Our next question comes from Marco Nardini with XP.
I just wanted to follow up BeOnline and SaaS. You saw a significant EBITDA increase over the quarter, but your revenue remains a little bit pressured. I understand that was slightly advanced quarter-over-quarter. But if you could share a little bit more about what you expect in terms of normalized growth for this higher level? And what did you map out in that sense?
I can take this one, Marco. This is Higor speaking. So in BeOnline/SaaS, we expect to have a next quarter that's similar to what we had this quarter. It's likely to -- we're likely to see an improvement, but not as significant as we expect to see in Q4. Many of the upsides and improvements that we have in the pipeline should already reflect -- or should already impact both EBITDA and revenue -- net revenue. So we expect to see an upside, not as significant in Q3, but in Q4, we expect to have very interesting numbers to show you.
That was perfect. Our next question comes from Froylan Mendez.
We just wanted to understand a little bit better the sequence of decreases in e-commerce. We understand that the cost for Wake on your margins were partly responsible. If you could add some color to that, that would be great.
Well, you mentioned a sequence of decreases, but there weren't really, there wasn't really a sequence of decreases. We were virtually flat. This was the first decrease. And this takes us back to my answer to the first question. The acquired companies have performed well. Obviously, there are seasonal effects on the quarter, but the medium- to long-term message that we've sent remains the same.
If we look at the quarter that we had now, Q3, all companies have virtually breaking even. Starting with Bling and Melhor Envio, already operating with good margins. So obviously, there has been the launch for Wake and the seasonal effect for the quarter has its impact. So it's not a straight line, but the trends remain the same. We continue to see well-based growth. Costs are under control. So all of that in combination lead us to expect the same things that we've been communicating with the market.
I just wasn't able to understand the successive declines that you mentioned.
Well, I'm just talking about the minus 1.2% and minus 1.2% to minus 2% and margins.
But if you could talk a little bit about Wakes impact on the margins of this quarter that would already help.
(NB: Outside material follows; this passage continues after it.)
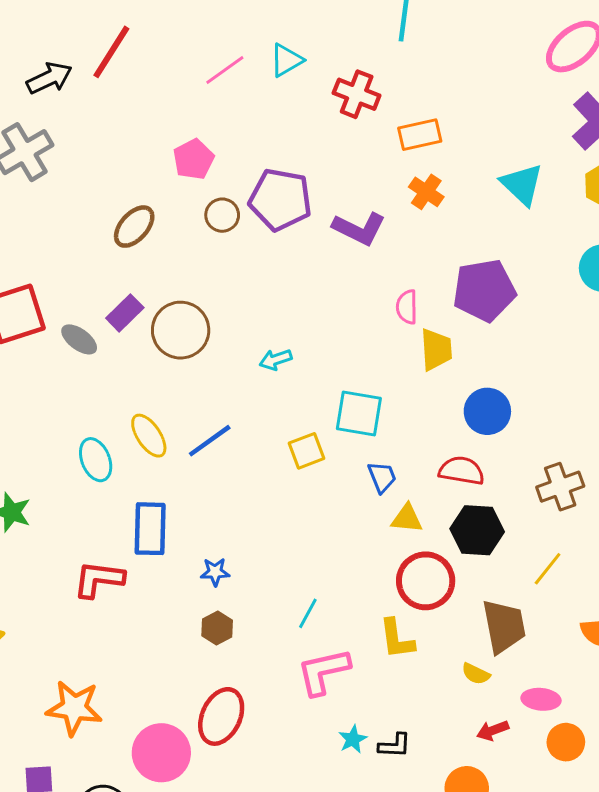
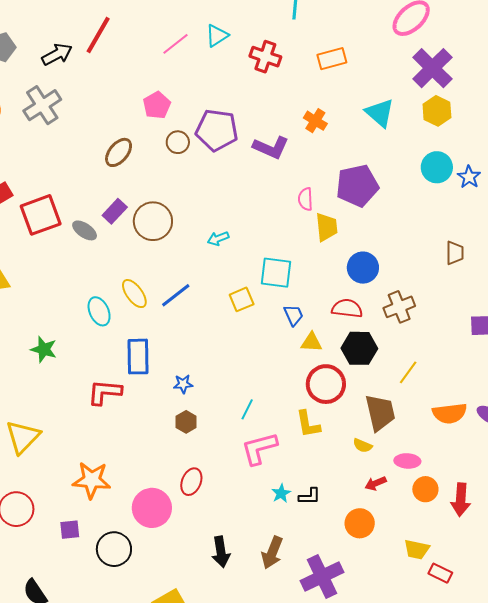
orange rectangle: (420, 135) -> (332, 59), moved
brown cross: (560, 487) -> (399, 307), moved
red ellipse: (221, 716) -> (191, 482), size x0.7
Well, essentially, what we had in Wake was the launch of the new brand, which is why we had this one-off dip. And we had already mentioned that this would be a moment where we would need help. And considering how we present our margins, and this is a matter of internal governance, how we show our purchase and acquisitions -- or mergers and acquisitions, there is also this other aspect. So whenever we launch a new brand, many of these companies are involved, and this ultimately affects both organic and inorganic growth and their results.
Thank you. With no further questions, let's turn over to Fernando Cirne for his final remarks.
I'd like to thank everyone for their contributions to our results for this quarter. And also, I'd like to thank everyone who joined us and who asked questions. Any interest in our results is positive and welcome. So we expect to meet all of you again in the next quarter's results conference. Thank you, and have a great day.